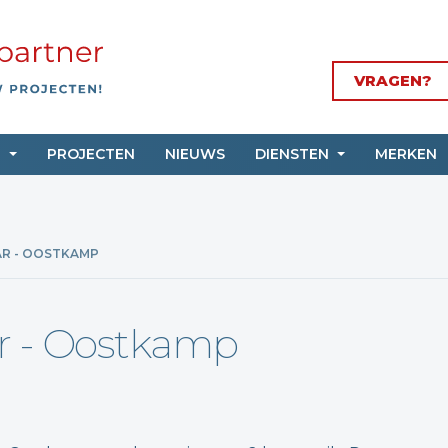
VRAGEN?
N
PROJECTEN
NIEUWS
DIENSTEN
MERKEN
AR - OOSTKAMP
ar - Oostkamp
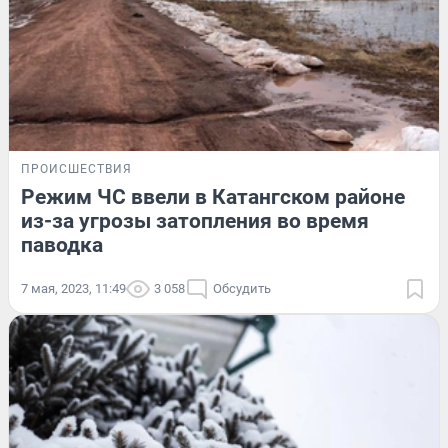
ПРОИСШЕСТВИЯ
Режим ЧС ввели в Катангском районе
из-за угрозы затопления во время
паводка
7 мая, 2023, 11:49
3 058
Обсудить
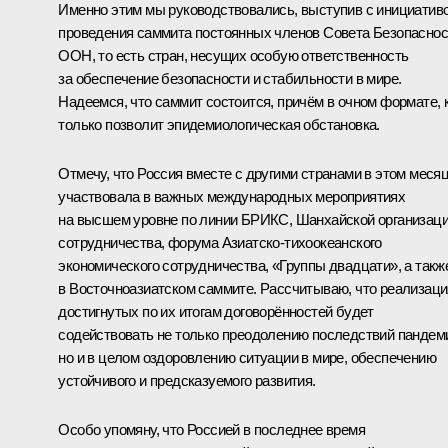
Именно этим мы руководствовались, выступив с инициатив
проведения саммита постоянных членов Совета Безопаснос
ООН, то есть стран, несущих особую ответственность
за обеспечение безопасности и стабильности в мире.
Надеемся, что саммит состоится, причём в очном формате, 
только позволит эпидемиологическая обстановка.
Отмечу, что Россия вместе с другими странами в этом меся
участвовала в важных международных мероприятиях
на высшем уровне по линии БРИКС, Шанхайской организац
сотрудничества, форума Азиатско-тихоокеанского
экономического сотрудничества, «Группы двадцати», а такж
в Восточноазиатском саммите. Рассчитываю, что реализаци
достигнутых по их итогам договорённостей будет
содействовать не только преодолению последствий пандем
но и в целом оздоровлению ситуации в мире, обеспечению
устойчивого и предсказуемого развития.
Особо упомяну, что Россией в последнее время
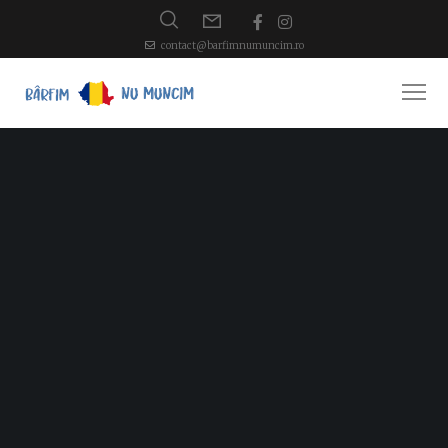
contact@barfimnumuncim.ro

— TASK OBJECTIVE —
Find and copy every line in the entries above where the string "мире" occurs.

— SOLUTION TO THIS EXERCISE —
за обеспечение безопасности и стабильности в мире.
но и в целом оздоровлению ситуации в мире, обеспечению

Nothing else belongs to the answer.